Bibliothèque Insulaire / Utopies
Chronique de L'Isle Lettrée parue le 20 septembre 2013 sur le site Vers les îles.
http://jacbayle.perso.neuf.fr/livres/Utopie/Dunn_M_1.html
L'ISLE LETTREE par Jacques Bayle dans la catégorie Utopies insulaires de la Bibliothèque insulaire virtuelle :
Nollop, petite île à quelques encablures des côtes de Caroline du Sud, est indépendante depuis 1870. La vie y est paisible jusqu'à ce que, au hasard d'une péripétie en apparence anodine, les autorités décident d'interdire rigoureusement l'utilisation d'une, puis de plusieurs, puis de toutes ou presque, les lettres de l'alphabet.

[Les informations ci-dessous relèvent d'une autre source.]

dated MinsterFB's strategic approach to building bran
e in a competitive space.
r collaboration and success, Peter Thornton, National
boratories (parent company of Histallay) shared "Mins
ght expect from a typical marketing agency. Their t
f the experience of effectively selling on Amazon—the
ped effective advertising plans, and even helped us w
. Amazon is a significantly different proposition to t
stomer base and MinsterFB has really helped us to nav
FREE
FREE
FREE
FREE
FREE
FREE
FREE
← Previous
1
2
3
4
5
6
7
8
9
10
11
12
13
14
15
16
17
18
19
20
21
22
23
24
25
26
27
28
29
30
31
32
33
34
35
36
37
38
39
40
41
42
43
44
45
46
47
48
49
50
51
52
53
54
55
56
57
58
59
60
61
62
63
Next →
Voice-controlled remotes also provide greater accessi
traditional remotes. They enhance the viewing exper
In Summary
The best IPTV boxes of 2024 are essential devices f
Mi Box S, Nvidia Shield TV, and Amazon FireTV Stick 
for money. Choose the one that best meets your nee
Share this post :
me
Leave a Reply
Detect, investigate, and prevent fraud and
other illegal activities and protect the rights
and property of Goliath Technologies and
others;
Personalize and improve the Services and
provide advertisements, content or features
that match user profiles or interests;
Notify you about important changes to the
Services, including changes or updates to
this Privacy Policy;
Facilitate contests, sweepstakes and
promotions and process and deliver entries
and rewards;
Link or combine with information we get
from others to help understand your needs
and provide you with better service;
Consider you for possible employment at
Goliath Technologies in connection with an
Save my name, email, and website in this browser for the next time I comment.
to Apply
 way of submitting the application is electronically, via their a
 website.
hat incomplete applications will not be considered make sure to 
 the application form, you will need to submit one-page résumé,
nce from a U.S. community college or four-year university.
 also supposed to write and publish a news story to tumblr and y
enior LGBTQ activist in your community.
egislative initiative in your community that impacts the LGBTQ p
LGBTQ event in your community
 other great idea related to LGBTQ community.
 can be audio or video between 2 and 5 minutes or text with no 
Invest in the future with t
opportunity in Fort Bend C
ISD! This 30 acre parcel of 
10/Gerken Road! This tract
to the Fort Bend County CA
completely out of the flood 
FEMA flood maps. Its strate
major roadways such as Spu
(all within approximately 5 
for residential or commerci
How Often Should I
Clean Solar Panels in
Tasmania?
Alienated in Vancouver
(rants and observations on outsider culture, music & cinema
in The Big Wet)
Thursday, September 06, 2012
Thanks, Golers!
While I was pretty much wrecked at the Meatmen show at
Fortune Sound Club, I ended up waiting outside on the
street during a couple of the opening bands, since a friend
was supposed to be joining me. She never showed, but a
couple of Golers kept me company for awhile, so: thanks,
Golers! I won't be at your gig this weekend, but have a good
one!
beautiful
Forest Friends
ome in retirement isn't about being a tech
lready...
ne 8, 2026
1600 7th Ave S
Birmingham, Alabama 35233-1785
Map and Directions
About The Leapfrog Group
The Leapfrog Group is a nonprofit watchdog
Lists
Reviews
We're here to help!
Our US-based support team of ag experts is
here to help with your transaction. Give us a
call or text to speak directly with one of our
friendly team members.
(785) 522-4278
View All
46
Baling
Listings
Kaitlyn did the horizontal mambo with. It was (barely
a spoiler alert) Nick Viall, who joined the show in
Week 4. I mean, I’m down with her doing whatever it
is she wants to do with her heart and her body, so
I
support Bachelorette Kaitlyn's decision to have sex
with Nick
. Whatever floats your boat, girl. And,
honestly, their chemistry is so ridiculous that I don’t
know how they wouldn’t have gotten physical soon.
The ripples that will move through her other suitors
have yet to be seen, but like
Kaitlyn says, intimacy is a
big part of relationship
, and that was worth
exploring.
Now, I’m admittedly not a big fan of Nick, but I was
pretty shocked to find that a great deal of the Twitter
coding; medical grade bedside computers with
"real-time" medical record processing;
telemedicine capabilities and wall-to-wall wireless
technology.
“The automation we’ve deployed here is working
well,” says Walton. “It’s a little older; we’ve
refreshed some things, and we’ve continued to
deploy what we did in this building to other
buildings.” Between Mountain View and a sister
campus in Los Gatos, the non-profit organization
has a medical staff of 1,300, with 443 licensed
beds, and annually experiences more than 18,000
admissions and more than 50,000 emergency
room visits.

La mesure est rétroactive, ce qui impose entre autres la destruction de tous les livres, périodiques et autres écrits existant sur l'île.
Jeu de lettres : l'histoire est racontée au fil de son avancement par les lettres qu'échangent les insulaires — entre eux ou à l'attention de correspondants extérieurs à l'île.
Jeu de lettres : les contraintes de la règlementation proscrivant successivement l'emploi des lettres « Z », puis « Q », « Y », « D », etc. rendent sensibles les difficultés auxquelles se heurtent les insulaires dans leurs échanges et, plus généralement, dans leur vie quotidienne.
Au fil du récit, Mark Dunn pousse à l'extrême un jeu stylistique connu sous le nom de « lipogramme » où s'est notamment illustré Georges Perec — avec La disparition (1969), roman où ne figure pas la lettre « E ». Dans la même veine mérite d'être signalé le court récit de Jacques Arago, Voyage autour du monde sans la lettre A (1854).
L'île, avant d'être baptisée Nollop, était connue sous le nom d'Utopianna — indication sans portée ou, au contraire, indice laissant pressentir l'avènement d'un avenir soumis aux excès d'un pouvoir arbitraire.
Le cadre insulaire se révèle particulièrement approprié au déroulement d'une fable où l'épuisement des ressources — ici le verbe — exerce ses effets avec une efficacité et une intensité rermarquables. À cet égard, un rapprochement s'impose avec le roman d'Ogawa Yoko, Cristallisation secrète, où « les choses et les créatures, les souvenirs et les émotions disparaissent selon un principe d'effacement diaboliquement orchestré » 1.
- Ogawa Yoko, « Cristallisation secrète », Arles : Actes sud, 2009 (extrait de la présentation par l'éditeur). Le roman trouvera prochainement sa place sur le site des littératures insulaires.